April 20 (Bloomberg) -- Goldman Sachs Group Inc., facing a fraud lawsuit from U.S. regulators, reported that net income almost doubled in the first quarter and said it didn’t mislead investors.
“This all seems to be at root about whether someone intentionally misled someone, and that’s not something we would approve of or sanction,” Goldman Sachs Co-General Counsel Greg Palm told analysts on a conference call today. He spoke after the firm said earnings jumped 91 percent to $3.46 billion, or $5.59 a share, surpassing analysts’ estimates.

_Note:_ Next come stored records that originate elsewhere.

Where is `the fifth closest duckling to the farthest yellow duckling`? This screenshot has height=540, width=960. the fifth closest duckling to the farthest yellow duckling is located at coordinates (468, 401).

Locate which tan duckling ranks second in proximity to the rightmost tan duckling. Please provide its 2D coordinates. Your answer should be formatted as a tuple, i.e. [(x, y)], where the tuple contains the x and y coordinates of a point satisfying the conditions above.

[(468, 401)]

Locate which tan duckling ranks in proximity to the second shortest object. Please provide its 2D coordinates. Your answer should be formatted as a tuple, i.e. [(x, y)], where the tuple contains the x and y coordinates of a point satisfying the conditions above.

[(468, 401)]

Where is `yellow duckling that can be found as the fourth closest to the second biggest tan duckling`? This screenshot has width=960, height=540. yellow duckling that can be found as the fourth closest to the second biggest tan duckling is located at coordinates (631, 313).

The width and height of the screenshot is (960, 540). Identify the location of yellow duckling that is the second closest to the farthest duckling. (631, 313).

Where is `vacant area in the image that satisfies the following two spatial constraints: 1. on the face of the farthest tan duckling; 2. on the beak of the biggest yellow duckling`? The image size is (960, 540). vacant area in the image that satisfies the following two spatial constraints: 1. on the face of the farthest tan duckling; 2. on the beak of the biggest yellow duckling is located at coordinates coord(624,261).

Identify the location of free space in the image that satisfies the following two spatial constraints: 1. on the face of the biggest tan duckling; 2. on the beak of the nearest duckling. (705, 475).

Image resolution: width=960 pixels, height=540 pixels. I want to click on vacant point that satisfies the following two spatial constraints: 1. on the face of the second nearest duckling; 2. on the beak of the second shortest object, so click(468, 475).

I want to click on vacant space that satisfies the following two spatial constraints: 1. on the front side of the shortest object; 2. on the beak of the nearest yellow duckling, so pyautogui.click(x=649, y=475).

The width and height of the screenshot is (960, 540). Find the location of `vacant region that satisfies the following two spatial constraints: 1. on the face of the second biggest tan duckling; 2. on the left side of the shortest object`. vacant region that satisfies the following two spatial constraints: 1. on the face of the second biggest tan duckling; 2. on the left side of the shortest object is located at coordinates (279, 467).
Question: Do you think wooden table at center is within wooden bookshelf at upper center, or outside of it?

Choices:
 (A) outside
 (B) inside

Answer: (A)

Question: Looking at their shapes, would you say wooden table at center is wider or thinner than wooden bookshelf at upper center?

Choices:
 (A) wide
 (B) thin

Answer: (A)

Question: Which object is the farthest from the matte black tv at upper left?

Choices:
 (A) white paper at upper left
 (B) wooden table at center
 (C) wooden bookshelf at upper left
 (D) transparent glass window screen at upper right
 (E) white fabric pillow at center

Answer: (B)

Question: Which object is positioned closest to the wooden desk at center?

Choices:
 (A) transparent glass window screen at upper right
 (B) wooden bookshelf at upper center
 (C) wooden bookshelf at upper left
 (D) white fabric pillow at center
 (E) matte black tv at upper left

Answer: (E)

Goldman Sachs, led by Chief Executive Officer Lloyd Blankfein, is fending off regulatory claims while cementing its position as the most profitable investment bank in Wall Street history. The Securities and Exchange Commission accused the firm of failing to tell investors in a 2007 collateralized debt obligation that hedge fund Paulson & Co., which planned to bet against the CDO, helped select the underlying assets.
Goldman Sachs had “no incentive” for the deal to fail, and lost more than $100 million on the transaction, Palm said. The firm was “somewhat surprised” when the SEC filed its suit on April 16, as “no one had told us in advance,” he said.
Blankfein, 55, didn’t refer specifically to the suit today, saying in a statement announcing earnings that “in light of recent events involving the firm, we appreciate the support of our clients and shareholders, and the dedication and commitment of our people.”
Shareholders said concern about potential fallout from the accusations would supersede the earnings report. The stock, which dropped 13 percent on April 16 after the SEC filed its case, fell $3.34, or 2.1 percent, to $159.98 at 4 p.m. in New York Stock Exchange composite trading.
Ralph Cole, a senior vice president in research at Ferguson Wellman Inc., is among investors who said they are concerned the case could hurt Goldman Sachs’s reputation and cause clients to switch their business to other firms. Another worry is that the case could lead to additional lawsuits against the bank and add impetus to financial-reform efforts that would erode Goldman Sachs’s earnings potential.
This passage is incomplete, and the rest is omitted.